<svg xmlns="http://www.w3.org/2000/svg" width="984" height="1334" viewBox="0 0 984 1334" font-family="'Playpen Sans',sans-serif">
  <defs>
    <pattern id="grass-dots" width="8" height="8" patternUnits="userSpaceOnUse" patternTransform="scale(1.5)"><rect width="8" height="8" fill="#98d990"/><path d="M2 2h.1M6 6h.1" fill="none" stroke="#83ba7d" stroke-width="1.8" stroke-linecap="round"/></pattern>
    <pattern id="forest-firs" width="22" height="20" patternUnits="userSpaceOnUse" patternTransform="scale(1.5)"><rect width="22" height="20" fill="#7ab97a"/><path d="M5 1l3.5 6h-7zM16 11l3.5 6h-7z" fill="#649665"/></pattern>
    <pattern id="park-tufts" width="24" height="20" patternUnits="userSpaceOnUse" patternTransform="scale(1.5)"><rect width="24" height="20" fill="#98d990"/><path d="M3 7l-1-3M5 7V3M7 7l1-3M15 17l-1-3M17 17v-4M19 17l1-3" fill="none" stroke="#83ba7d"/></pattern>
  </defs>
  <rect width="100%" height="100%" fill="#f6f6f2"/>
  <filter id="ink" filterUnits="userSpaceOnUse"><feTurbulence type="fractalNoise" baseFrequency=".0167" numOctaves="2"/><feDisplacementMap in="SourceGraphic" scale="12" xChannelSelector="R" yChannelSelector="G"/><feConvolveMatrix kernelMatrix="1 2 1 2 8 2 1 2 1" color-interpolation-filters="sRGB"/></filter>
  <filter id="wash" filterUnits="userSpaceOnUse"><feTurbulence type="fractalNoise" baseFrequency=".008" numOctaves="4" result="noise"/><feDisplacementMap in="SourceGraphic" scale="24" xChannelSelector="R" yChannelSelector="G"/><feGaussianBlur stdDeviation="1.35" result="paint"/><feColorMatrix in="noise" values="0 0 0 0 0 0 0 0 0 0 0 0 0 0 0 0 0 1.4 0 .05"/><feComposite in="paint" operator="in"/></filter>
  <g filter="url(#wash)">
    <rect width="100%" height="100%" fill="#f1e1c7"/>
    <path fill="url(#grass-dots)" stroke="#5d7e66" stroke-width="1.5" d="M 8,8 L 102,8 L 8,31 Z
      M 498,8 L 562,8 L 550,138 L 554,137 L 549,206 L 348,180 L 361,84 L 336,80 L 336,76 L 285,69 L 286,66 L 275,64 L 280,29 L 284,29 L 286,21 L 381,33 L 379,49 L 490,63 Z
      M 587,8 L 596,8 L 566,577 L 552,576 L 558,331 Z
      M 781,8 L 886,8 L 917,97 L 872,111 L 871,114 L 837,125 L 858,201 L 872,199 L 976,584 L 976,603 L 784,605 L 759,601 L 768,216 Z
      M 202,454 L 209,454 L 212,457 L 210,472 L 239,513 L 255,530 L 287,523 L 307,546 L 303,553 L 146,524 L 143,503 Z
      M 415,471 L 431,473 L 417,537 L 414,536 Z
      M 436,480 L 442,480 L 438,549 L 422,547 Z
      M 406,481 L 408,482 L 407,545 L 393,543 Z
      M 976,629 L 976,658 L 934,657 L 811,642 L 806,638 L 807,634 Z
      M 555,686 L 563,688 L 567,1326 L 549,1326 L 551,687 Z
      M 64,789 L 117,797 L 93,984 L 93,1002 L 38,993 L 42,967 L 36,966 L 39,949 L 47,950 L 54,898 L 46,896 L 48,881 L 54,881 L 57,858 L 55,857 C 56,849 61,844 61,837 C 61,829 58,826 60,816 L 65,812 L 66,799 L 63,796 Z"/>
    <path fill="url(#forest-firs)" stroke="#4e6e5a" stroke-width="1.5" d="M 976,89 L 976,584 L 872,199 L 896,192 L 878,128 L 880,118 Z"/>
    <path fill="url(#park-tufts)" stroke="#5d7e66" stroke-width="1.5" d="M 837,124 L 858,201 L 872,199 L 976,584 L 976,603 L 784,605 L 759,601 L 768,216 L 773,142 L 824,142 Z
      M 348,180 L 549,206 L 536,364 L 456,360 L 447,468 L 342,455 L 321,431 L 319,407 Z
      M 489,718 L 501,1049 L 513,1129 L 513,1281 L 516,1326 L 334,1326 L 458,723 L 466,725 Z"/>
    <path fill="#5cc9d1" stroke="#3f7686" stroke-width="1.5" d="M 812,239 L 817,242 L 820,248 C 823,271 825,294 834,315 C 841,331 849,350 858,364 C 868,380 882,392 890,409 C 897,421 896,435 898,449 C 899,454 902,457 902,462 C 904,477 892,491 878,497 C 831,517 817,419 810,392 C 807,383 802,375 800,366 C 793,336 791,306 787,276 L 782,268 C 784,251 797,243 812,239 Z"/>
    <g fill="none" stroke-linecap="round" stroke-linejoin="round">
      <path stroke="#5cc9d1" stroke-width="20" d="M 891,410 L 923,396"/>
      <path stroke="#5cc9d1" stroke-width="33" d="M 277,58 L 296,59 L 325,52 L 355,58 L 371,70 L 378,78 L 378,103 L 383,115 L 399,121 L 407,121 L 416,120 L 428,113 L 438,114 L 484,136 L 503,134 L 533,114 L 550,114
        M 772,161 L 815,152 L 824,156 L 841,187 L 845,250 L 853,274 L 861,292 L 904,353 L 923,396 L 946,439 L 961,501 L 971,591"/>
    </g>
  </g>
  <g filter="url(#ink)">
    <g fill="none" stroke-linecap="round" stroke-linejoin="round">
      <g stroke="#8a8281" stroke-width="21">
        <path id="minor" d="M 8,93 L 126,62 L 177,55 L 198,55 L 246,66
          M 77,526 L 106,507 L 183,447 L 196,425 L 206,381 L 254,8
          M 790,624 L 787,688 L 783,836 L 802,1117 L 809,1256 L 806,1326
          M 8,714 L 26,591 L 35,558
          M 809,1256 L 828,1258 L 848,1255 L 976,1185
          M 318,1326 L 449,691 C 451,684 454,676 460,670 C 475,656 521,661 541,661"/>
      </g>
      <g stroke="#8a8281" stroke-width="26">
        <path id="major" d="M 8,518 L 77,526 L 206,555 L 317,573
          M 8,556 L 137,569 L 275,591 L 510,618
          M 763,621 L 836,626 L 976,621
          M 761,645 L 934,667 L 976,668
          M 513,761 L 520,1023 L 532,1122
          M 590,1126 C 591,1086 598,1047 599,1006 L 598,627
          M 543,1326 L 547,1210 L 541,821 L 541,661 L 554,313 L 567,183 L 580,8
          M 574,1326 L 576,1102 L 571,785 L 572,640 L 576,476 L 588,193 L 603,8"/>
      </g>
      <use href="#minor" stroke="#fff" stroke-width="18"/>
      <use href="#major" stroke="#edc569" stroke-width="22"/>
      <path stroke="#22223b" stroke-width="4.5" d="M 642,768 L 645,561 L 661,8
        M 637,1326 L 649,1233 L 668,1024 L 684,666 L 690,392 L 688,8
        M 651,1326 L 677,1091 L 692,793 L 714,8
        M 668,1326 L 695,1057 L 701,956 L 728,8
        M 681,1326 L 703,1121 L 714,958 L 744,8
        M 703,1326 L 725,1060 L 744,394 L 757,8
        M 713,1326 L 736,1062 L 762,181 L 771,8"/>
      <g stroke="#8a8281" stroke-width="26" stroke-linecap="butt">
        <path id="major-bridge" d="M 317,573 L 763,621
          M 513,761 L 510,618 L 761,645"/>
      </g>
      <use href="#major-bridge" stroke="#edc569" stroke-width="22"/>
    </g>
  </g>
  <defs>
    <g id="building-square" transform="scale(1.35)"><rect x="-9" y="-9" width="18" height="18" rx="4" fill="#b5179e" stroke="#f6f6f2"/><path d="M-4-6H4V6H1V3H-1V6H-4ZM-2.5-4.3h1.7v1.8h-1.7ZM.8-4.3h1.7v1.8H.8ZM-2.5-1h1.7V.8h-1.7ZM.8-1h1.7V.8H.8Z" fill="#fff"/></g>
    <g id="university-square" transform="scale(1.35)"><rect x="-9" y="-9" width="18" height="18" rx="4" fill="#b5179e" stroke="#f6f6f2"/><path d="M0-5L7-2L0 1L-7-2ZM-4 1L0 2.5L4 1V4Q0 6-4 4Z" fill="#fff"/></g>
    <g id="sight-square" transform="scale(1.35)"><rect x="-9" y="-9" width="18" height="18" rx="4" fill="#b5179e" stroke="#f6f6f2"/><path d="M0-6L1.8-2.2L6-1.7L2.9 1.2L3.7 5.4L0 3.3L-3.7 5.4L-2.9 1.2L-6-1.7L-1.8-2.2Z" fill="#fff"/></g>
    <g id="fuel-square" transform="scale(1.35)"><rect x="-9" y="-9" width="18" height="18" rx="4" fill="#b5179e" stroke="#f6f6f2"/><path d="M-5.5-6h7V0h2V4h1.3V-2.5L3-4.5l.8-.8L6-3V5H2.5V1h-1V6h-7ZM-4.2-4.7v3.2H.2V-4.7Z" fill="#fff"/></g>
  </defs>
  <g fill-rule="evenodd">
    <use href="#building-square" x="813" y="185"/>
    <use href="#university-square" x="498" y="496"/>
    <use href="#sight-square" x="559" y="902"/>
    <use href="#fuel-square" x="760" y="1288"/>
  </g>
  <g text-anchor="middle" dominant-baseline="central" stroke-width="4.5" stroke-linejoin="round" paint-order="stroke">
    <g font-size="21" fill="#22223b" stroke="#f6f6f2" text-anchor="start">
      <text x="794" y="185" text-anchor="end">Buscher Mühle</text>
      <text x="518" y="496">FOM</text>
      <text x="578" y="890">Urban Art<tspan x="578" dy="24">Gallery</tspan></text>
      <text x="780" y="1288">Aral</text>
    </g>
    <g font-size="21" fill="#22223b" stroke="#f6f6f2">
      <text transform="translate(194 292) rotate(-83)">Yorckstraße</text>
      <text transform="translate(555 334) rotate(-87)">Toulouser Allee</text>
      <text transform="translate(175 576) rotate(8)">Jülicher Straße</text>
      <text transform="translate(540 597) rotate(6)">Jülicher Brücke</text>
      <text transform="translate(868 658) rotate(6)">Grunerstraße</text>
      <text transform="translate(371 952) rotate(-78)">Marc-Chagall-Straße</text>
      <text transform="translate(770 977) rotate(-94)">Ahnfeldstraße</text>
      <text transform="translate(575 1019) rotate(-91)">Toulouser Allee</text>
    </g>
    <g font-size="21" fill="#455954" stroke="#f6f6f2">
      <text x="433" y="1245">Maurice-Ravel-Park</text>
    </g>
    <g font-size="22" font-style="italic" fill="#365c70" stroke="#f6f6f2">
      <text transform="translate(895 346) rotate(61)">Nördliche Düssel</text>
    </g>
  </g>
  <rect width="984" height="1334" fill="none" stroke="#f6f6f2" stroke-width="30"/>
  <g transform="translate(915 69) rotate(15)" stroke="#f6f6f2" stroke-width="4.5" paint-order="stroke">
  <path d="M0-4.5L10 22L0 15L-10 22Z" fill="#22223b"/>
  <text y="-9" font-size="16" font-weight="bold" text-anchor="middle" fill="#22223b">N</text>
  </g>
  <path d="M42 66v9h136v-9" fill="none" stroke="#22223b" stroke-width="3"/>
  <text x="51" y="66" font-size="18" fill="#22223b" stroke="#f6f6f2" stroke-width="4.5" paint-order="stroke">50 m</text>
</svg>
--------------------------------------------------
■ **Exercise directions**: Where a line in the listing above holds the string "feTurbulence", include it in your count, and answer with the number alone.

■ **Solution to this exercise**: 2